We love learning more about our contributors, and an interview seemed like a fun way to hear more about the writers and artists we publish, so we gave them a choice of questions to answer. We hope you also enjoy hearing more about the artists and their works. Read on and check out issue 24 for "Pantoum for a Long Winter" from Thomas Riley.



What was the inspiration for the piece published in the issue?
I wrote Pantoum for a Long Winter for a poetry class taught by the late poet Jeff Oaks. He gave us 3 unexcused absences for the semester to use whenever we needed them, but he warned us to save them for February. February, he said, was the worst time of the year -- the final stretch of blistering cold and early sunsets. He had been teaching for years, and he said every February, without fail, fewer students showed up to class because the month was so mentally taxing. I didn't believe him, but sure enough that February was one of the worst of my life, filled with people I didn't know how to talk to, workloads I didn't know how to tackle, and feelings I didn't know how to process. I wrote an early draft of this poem for an assignment at the end of the month and handed it in with its original title: "Jeff was right."

Who are some of your favorite writers, and what do you like about them?
I really love poetry that leans toward confessional -- very raw, honest, and grounded in their language. Richard Siken and Kaveh Akbar were early favorites of mine, the former of which is probably my greatest poetic influence. I decided to study poetry at school not necessarily to become a poet, but to ensure that any form of writing I choose to pursue will have a poetic tone to it. Garth Greenwell's What Belongs to You and Ocean Vuong's On Earth We're Briefly Gorgeous in particular drew me to this concept. These novels have such beautiful and rhythmic language that it's clear they are written by people who studied poetry, and I wanted to have that same quality in my own writing.

What is your creative process? Do you plan pieces out or let them happen as they come?
A lot of my writing, poetry and otherwise, comes from a single line that I happen to like while lost in my thoughts. I have written a lot of poetry that began with me staring into space on an elevator and suddenly thinking, "Hey, I should make a poem out of that." Once I have that foundational line, I sit down in a quiet spot and build a full piece out of it. Sometimes the whole thing just spills out of me -- other times I have to constantly refer back to the one bit that I really like, using it as an anchor to pull me back into the tone I want for my writing.
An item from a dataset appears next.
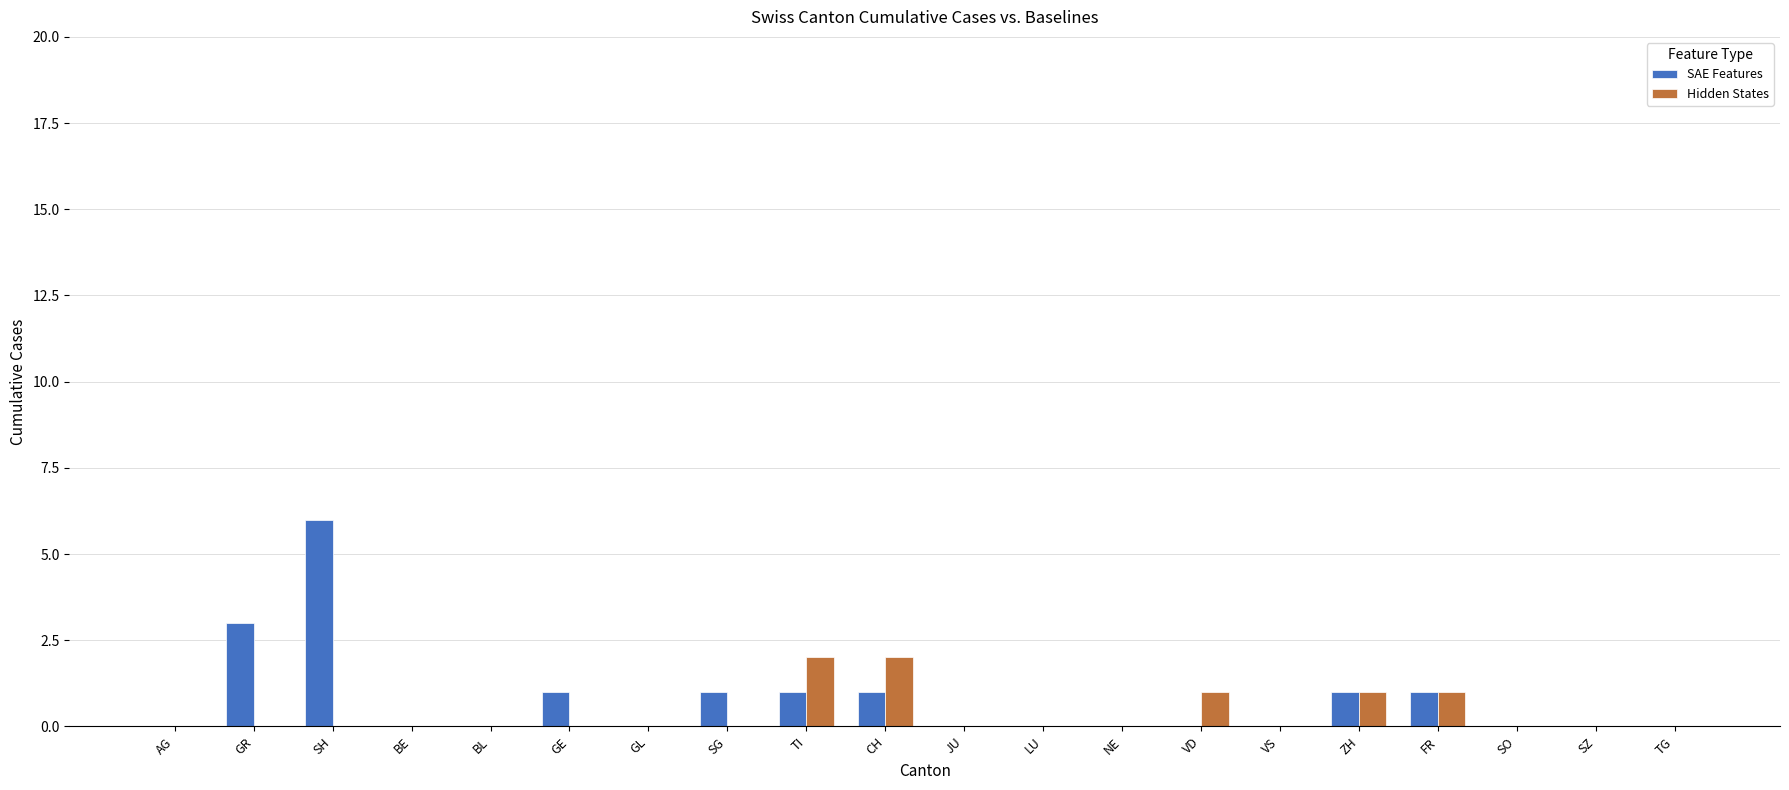

At which category is the sum across all series the highest?

SH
What do you do in the rest of your life and how does that connect and/or conflict with your creative life?
As of writing this, I'm a senior undergraduate in Pittsburgh with far too little direction for my near future. For now, I write opinion columns for my school paper, comedy sketches for a club late night show, news stories for local outlets, and poetry for literary magazines. It's a scary time being so unsure where I'll be even eight months from now, but what's nice is it means my creative life is also the rest of my life. As a full time student, I have the great fortune of being able to spend a lot of my time pouring these strange 21-year-old emotions into many different creative pursuits.